CDKN2A
This gene generates several transcript variants which differ in their first exons. At least three alternatively spliced variants encoding distinct proteins have been reported, two of which encode structurally related isoforms known to function as inhibitors of CDK4 kinase. The remaining transcript includes an alternate first exon located 20 Kb upstream of the remainder of the gene; this transcript contains an alternate open reading frame (ARF) that specifies a protein which is structurally unrelated to the products of the other variants. This ARF product functions as a stabilizer of the tumor suppressor protein p53 as it can interact with, and sequester, the E3 ubiquitin-protein ligase MDM2, a protein responsible for the degradation of p53. In spite of the structural and functional differences, the CDK inhibitor isoforms and the ARF product encoded by this gene, through the regulatory roles of CDK4 and p53 in cell cycle G1 progression, share a common functionality in cell cycle G1 control. This gene is frequently mutated or deleted in a wide variety of tumors, and is known to be an important tumor suppressor gene.
Full Name
Cyclin Dependent Kinase Inhibitor 2A
Function
Acts as a negative regulator of the proliferation of normal cells by interacting strongly with CDK4 and CDK6. This inhibits their ability to interact with cyclins D and to phosphorylate the retinoblastoma protein.
Biological Process
Cell cycle arrest Source: BHF-UCL
Cellular senescence Source: BHF-UCL
G1/S transition of mitotic cell cycle Source: BHF-UCL
Negative regulation of cell growth Source: BHF-UCL
Negative regulation of cell-matrix adhesion Source: BHF-UCL
Negative regulation of cell population proliferation Source: BHF-UCL
Negative regulation of cyclin-dependent protein serine/threonine kinase activity Source: BHF-UCL
Negative regulation of G1/S transition of mitotic cell cycle Source: Reactome
Negative regulation of NF-kappaB transcription factor activity Source: BHF-UCL
Negative regulation of phosphorylation Source: BHF-UCL
Negative regulation of transcription, DNA-templated Source: UniProtKB
Positive regulation of cellular senescence Source: UniProtKB
Positive regulation of macrophage apoptotic process Source: BHF-UCL
Positive regulation of smooth muscle cell apoptotic process Source: BHF-UCL
Ras protein signal transduction Source: BHF-UCL
Regulation of transcription initiation from RNA polymerase II promoter Source: Reactome
Replicative senescence Source: BHF-UCL
Senescence-associated heterochromatin focus assembly Source: UniProtKB
Cellular Location
Nucleus; Cytoplasm
Involvement in disease
The association between cutaneous and uveal melanomas in some families suggests that mutations in CDKN2A may account for a proportion of uveal melanomas. However, CDKN2A mutations are rarely found in uveal melanoma patients.

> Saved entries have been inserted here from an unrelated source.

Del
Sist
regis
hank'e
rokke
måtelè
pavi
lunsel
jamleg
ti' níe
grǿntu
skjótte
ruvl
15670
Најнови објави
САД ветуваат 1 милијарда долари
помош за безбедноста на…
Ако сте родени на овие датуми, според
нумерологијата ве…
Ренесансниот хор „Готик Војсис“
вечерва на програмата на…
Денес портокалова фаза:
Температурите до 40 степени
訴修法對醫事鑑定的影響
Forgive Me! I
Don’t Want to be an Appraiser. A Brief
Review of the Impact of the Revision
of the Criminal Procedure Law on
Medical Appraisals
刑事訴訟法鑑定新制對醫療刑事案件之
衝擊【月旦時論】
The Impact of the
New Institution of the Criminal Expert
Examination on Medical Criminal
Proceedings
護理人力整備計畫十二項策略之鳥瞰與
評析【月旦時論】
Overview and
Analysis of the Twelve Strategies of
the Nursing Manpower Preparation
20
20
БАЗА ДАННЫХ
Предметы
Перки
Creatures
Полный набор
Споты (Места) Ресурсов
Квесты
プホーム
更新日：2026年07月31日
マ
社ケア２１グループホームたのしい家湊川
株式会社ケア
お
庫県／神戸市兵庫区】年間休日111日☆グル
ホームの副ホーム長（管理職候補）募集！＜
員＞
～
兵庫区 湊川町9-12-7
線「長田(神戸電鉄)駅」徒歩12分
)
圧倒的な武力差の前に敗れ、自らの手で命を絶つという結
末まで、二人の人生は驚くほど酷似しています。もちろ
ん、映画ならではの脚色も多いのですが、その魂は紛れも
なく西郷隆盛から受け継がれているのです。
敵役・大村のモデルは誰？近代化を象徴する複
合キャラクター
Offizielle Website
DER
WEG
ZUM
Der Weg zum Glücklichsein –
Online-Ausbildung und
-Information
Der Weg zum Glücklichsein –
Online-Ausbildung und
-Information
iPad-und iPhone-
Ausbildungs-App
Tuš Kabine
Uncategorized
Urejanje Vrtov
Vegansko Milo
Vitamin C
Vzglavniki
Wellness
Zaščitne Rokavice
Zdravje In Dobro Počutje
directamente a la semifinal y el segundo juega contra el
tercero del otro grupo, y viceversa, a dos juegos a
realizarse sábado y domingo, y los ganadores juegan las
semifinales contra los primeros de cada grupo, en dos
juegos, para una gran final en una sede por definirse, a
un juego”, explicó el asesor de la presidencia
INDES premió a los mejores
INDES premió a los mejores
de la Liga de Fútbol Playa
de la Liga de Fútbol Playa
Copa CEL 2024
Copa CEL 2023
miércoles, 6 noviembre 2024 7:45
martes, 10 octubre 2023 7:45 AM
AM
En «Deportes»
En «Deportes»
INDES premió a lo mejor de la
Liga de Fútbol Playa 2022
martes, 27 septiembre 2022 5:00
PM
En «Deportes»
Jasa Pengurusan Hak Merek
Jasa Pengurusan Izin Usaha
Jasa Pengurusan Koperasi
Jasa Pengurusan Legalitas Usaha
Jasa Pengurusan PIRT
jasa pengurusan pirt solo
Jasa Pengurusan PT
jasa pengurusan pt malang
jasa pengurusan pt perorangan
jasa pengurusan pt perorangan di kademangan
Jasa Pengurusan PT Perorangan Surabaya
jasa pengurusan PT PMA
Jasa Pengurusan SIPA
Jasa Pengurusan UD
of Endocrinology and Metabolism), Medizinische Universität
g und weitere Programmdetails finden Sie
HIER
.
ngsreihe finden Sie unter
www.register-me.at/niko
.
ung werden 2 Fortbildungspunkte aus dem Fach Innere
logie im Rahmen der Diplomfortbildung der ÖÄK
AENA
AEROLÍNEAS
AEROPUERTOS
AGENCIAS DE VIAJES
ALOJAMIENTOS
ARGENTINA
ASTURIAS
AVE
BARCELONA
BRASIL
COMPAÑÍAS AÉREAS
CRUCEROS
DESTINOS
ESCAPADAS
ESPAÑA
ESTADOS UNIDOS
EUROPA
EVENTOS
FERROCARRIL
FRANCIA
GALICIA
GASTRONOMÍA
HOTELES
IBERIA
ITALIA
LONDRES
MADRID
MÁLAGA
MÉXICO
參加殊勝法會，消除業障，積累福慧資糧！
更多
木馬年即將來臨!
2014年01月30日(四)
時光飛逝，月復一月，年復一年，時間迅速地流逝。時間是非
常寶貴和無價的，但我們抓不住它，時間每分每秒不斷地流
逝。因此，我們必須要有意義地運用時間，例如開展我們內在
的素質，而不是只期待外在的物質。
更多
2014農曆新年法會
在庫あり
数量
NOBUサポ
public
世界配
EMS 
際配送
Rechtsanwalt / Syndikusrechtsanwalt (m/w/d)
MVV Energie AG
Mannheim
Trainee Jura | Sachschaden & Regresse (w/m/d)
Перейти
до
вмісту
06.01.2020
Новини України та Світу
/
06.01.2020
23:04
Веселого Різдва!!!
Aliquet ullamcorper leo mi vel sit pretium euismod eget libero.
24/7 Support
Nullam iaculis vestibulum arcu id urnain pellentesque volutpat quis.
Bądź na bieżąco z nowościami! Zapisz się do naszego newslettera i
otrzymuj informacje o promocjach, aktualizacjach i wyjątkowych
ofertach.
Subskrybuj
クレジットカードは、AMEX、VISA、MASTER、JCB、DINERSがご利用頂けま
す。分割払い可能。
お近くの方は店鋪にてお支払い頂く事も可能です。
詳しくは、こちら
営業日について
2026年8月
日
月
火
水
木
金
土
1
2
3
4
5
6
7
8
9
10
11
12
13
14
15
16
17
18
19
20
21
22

Melanoma, cutaneous malignant 2 (CMM2): A malignant neoplasm of melanocytes, arising de novo or from a pre-existing benign nevus, which occurs most often in the skin but also may involve other sites.
Familial atypical multiple mole melanoma-pancreatic carcinoma syndrome (FAMMMPC): An inherited cancer predisposition syndrome characterized by an increased risk of developing malignant melanoma and/or pancreatic cancer. Mutation carriers within families may develop either or both types of cancer.
Melanoma-astrocytoma syndrome (MASTS): Characterized by a dual predisposition to melanoma and neural system tumors, commonly astrocytoma.
PTM
Phosphorylation seems to increase interaction with CDK4.